Son zamanlarda otelin mültecilere sığınak olduğu yönünde haberler vardı. Bu doğru mu? Otelde bugün kimler kalıyor?
Baron Oteli bugün hala ayakta olsa da ağır hasarlı durumda. Otel olarak faaliyetlerine artık devam edemiyor; ancak bugün otelde yaşayan bazı aileler olduğu doğru.
Memleketinizin bugünkü durumuyla ilgili duygularınızı ve geleceğine dair umutlarınızı anlatır mısınız?
Halep kadar güzel bir şehrin böyle korkunç bir şekilde tahrip edilmesi kalbimi kırıyor. Bir Mazlumyan olarak orada doğmuş olmaktan memnunum. Ayrıca, ailemin oranın tarihinde oynadığı rolden gurur duyuyorum. Herkes gibi ben de bir gün bölgeye barış gelmesi ve Halep’in yaralarının sarılması için dua ediyorum. Yine de hiçbir şeyin savaş öncesindeki gibi olamayacağını bilmek üzücü. Çok sayıda insan o toprakları terk etti, bölgede çok fazla yıkım ve kayıp yaşandı. Eskiden Halep farklı etnik grupların, dillerin ve kültürlerin bir arada barındığı, yerlilerin uyum içinde yaşadığı bir yerdi. Maalesef bu kültürel çeşitlilik ve ahengin artık şehrin karakteristik özelliklerinden biri olamayacağına inanıyorum. Ülkedeki yüzyıllardır ayakta kalan abidelerin yerle bir edilmesi son derece trajik. Tüm bunlara rağmen Halep, ben ve kız kardeşlerim için (ağabeyim ve tüm ailem için olduğu gibi) hep özel bir yer olarak kalacak ve anılarımızın koruyucusu olacak.

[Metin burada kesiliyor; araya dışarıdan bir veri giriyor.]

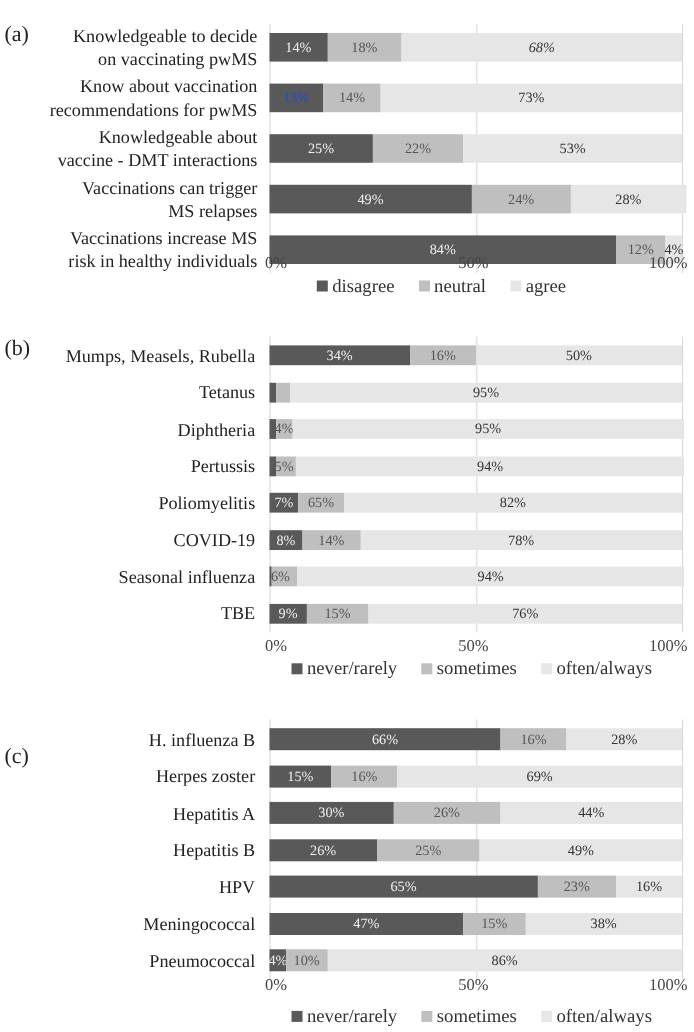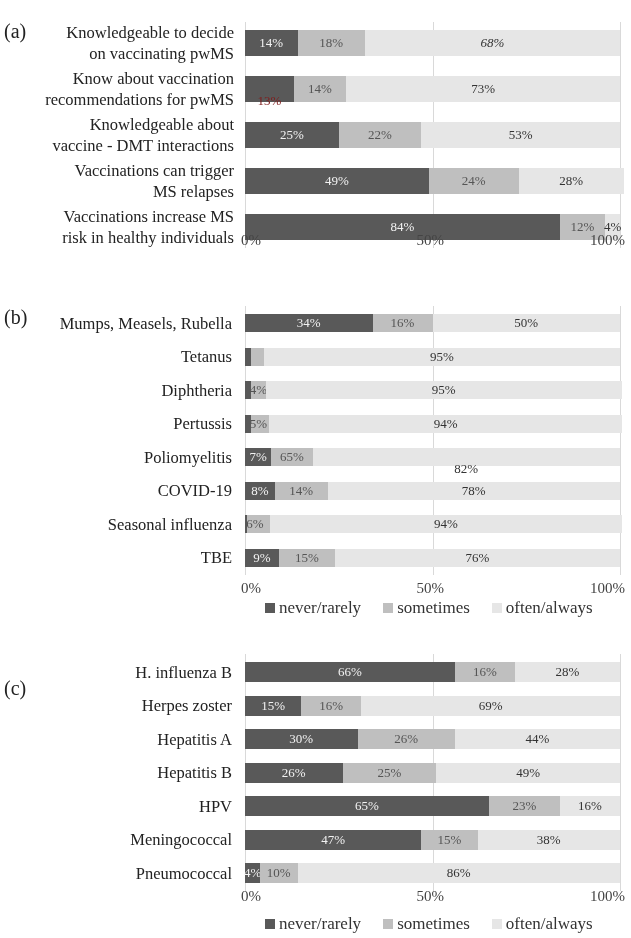--- a/index.html
+++ b/index.html
@@ -30,21 +30,21 @@
     <div class="seg-label" style="left: 251.25px; width: 40px; top: 35px; color: rgb(242, 242, 242);">14%</div>
     <div class="bar-seg" style="left: 297.5px; width: 67.5px; top: 30px; height: 26px; background: rgb(191, 191, 191);"></div>
     <div class="seg-label" style="left: 311.25px; width: 40px; top: 35px; color: rgb(85, 85, 85);">18%</div>
     <div class="bar-seg" style="left: 365px; width: 255px; top: 30px; height: 26px; background: rgb(230, 230, 230);"></div>
     <div class="seg-label" style="left: 472.5px; width: 40px; top: 35px; color: rgb(51, 51, 51); font-style: italic;">68%</div>
     <div class="cat-label" style="right: 397px; width: 240px; top: 68px;">
       <div>Know about vaccination</div>
       <div>recommendations for pwMS</div>
     </div>
     <div class="bar-seg" style="left: 245px; width: 48.75px; top: 76px; height: 26px; background: rgb(89, 89, 89);"></div>
-    <div class="seg-label" style="left: 249.375px; width: 40px; top: 81px; color: #7f1d1d; margin-top: 12px;">13%</div>
+    <div class="seg-label" style="left: 249.375px; width: 40px; top: 81px; color: #1d4ed8;">13%</div>
     <div class="bar-seg" style="left: 293.75px; width: 52.5px; top: 76px; height: 26px; background: rgb(191, 191, 191);"></div>
     <div class="seg-label" style="left: 300px; width: 40px; top: 81px; color: rgb(85, 85, 85);">14%</div>
     <div class="bar-seg" style="left: 346.25px; width: 273.75px; top: 76px; height: 26px; background: rgb(230, 230, 230);"></div>
     <div class="seg-label" style="left: 463.125px; width: 40px; top: 81px; color: rgb(51, 51, 51);">73%</div>
     <div class="cat-label" style="right: 397px; width: 240px; top: 114px;">
       <div>Knowledgeable about</div>
       <div>vaccine - DMT interactions</div>
     </div>
     <div class="bar-seg" style="left: 245px; width: 93.75px; top: 122px; height: 26px; background: rgb(89, 89, 89);"></div>
     <div class="seg-label" style="left: 271.875px; width: 40px; top: 127px; color: rgb(242, 242, 242);">25%</div>
@@ -68,20 +68,34 @@
     </div>
     <div class="bar-seg" style="left: 245px; width: 315px; top: 214px; height: 26px; background: rgb(89, 89, 89);"></div>
     <div class="seg-label" style="left: 382.5px; width: 40px; top: 219px; color: rgb(242, 242, 242);">84%</div>
     <div class="bar-seg" style="left: 560px; width: 45px; top: 214px; height: 26px; background: rgb(191, 191, 191);"></div>
     <div class="seg-label" style="left: 562.5px; width: 40px; top: 219px; color: rgb(85, 85, 85);">12%</div>
     <div class="bar-seg" style="left: 605px; width: 15px; top: 214px; height: 26px; background: rgb(230, 230, 230);"></div>
     <div class="seg-label" style="left: 604px; width: 40px; top: 219px; color: rgb(51, 51, 51); text-align: left;">4%</div>
     <div class="tick" style="top: 232px; left: 241px;">0%</div>
     <div class="tick" style="top: 232px; left: 416.5px;">50%</div>
     <div class="tick" style="top: 232px; left: 590px;">100%</div>
+    <div class="legend" style="top: 250px; left: 288px;">
+      <div class="legend-item">
+        <span class="swatch" style="background: rgb(89, 89, 89);"></span>
+        <span>disagree</span>
+      </div>
+      <div class="legend-item">
+        <span class="swatch" style="background: rgb(191, 191, 191);"></span>
+        <span>neutral</span>
+      </div>
+      <div class="legend-item">
+        <span class="swatch" style="background: rgb(230, 230, 230);"></span>
+        <span>agree</span>
+      </div>
+    </div>
     <div class="panel-label" style="left: 4px; top: 306px;">(b)</div>
     <div class="gridline" style="left: 245px; top: 306px; height: 268.5px;"></div>
     <div class="gridline" style="left: 432.5px; top: 306px; height: 268.5px;"></div>
     <div class="gridline" style="left: 620px; top: 306px; height: 268.5px;"></div>
     <div class="cat-label" style="right: 399px; width: 240px; top: 312.5px;">
       <div>Mumps, Measels, Rubella</div>
     </div>
     <div class="bar-seg" style="left: 245px; width: 127.5px; top: 314px; height: 18px; background: rgb(89, 89, 89);"></div>
     <div class="seg-label" style="left: 288.75px; width: 40px; top: 315px; color: rgb(242, 242, 242);">34%</div>
     <div class="bar-seg" style="left: 372.5px; width: 60px; top: 314px; height: 18px; background: rgb(191, 191, 191);"></div>
@@ -112,21 +126,21 @@
     <div class="bar-seg" style="left: 269.375px; width: 352.5px; top: 414.5px; height: 18px; background: rgb(230, 230, 230);"></div>
     <div class="seg-label" style="left: 425.625px; width: 40px; top: 415.5px; color: rgb(51, 51, 51);">94%</div>
     <div class="cat-label" style="right: 399px; width: 240px; top: 446.5px;">
       <div>Poliomyelitis</div>
     </div>
     <div class="bar-seg" style="left: 245px; width: 26.25px; top: 448px; height: 18px; background: rgb(89, 89, 89);"></div>
     <div class="seg-label" style="left: 238.125px; width: 40px; top: 449px; color: rgb(242, 242, 242);">7%</div>
     <div class="bar-seg" style="left: 271.25px; width: 41.25px; top: 448px; height: 18px; background: rgb(191, 191, 191);"></div>
     <div class="seg-label" style="left: 271.875px; width: 40px; top: 449px; color: rgb(85, 85, 85);">65%</div>
     <div class="bar-seg" style="left: 312.5px; width: 307.5px; top: 448px; height: 18px; background: rgb(230, 230, 230);"></div>
-    <div class="seg-label" style="left: 446.25px; width: 40px; top: 449px; color: rgb(51, 51, 51); margin-top: 12px;">82%</div>
+    <div class="seg-label" style="left: 446.25px; width: 40px; top: 449px; color: rgb(51, 51, 51);">82%</div>
     <div class="cat-label" style="right: 399px; width: 240px; top: 480px;">
       <div>COVID-19</div>
     </div>
     <div class="bar-seg" style="left: 245px; width: 30px; top: 481.5px; height: 18px; background: rgb(89, 89, 89);"></div>
     <div class="seg-label" style="left: 240px; width: 40px; top: 482.5px; color: rgb(242, 242, 242);">8%</div>
     <div class="bar-seg" style="left: 275px; width: 52.5px; top: 481.5px; height: 18px; background: rgb(191, 191, 191);"></div>
     <div class="seg-label" style="left: 281.25px; width: 40px; top: 482.5px; color: rgb(85, 85, 85);">14%</div>
     <div class="bar-seg" style="left: 327.5px; width: 292.5px; top: 481.5px; height: 18px; background: rgb(230, 230, 230);"></div>
     <div class="seg-label" style="left: 453.75px; width: 40px; top: 482.5px; color: rgb(51, 51, 51); font-family: Liberation Serif, serif;">78%</div>
     <div class="cat-label" style="right: 399px; width: 240px; top: 513.5px;">

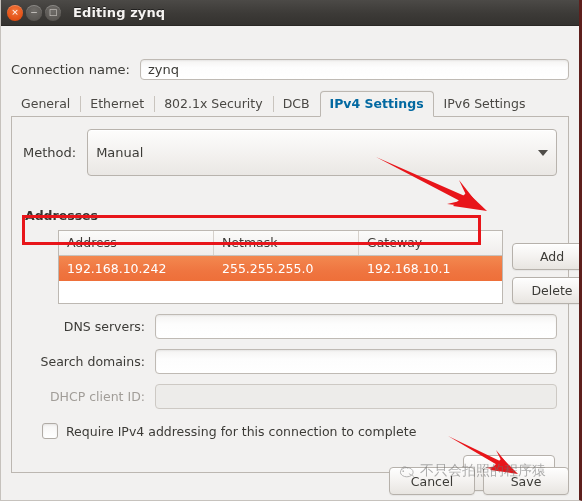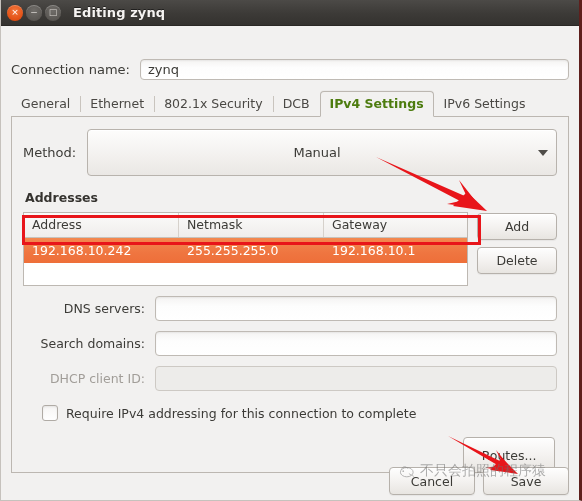--- a/index.html
+++ b/index.html
@@ -132,37 +132,37 @@
     left: -1px; top: 4px; bottom: 4px;
     width: 1px;
     background: #c9c4be;
   }
   .tab.active {
     background: #f2f1f0;
     border-color: #bcb7b1;
     border-bottom: 1px solid #f2f1f0;
     margin-bottom: -1px;
     font-weight: bold;
-    color: #4d7c0f;
+    color: #0369a1;
     box-shadow: 0 -1px 1px rgba(0,0,0,.03);
   }
   .tab.active::before, .tab.active + .tab::before { display: none; }
 
   .tabpanel {
     border: 1px solid #bcb7b1;
     border-top: none;
     background: #f2f1f0;
     padding: 12px 11px 10px 11px;
     height: 356px;
     box-sizing: border-box;
     position: relative;
   }
 
   
-  .method-row { margin-bottom: 14px; text-align: center; }
+  .method-row { margin-bottom: 32px; }
   .method-label {
     font-size: 13px;
     margin-right: 11px;
     white-space: nowrap;
   }
   .combo {
     flex: 1;
     height: 47px;
     box-sizing: border-box;
     background: linear-gradient(to bottom, #fdfdfc 0%, #f3f1ef 55%, #eae7e4 100%);
@@ -185,22 +185,23 @@
   .section-title {
     font-size: 12.5px;
     font-weight: bold;
     color: #35332f;
     margin: 0 0 7px 2px;
   }
 
   
   .addr-wrap {
     display: flex;
-    align-items: flex-start;
+    align-items: flex-end;
     gap: 9px;
+    margin-left: 35px;
   }
   .table {
     width: 445px;
     background: #ffffff;
     border: 1px solid #bdb8b2;
     box-sizing: border-box;
   }
   .thead {
     display: flex;
     height: 24px;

Kız kardeşlerimle birlikte, Baron Oteli’nin eski konuklarının anılarını paylaşabileceği interaktif bir web sitesi üzerinde çalışıyoruz. Bu projenin sonucunda otelin tarihini yansıtan bir de kitap çıkarmayı planlıyoruz. Baron Oteli’nin tarihi aynı zamanda Halep’in geçmişiyle, buranın tanık olduğu katliamlarla ve şehirde yaşamış Ermeni toplumunun geçmişiyle, yolu Halep’ten Avrupa topluluklarıyla kesişiyor. Bu zengin birikim muhafaza edilmeli.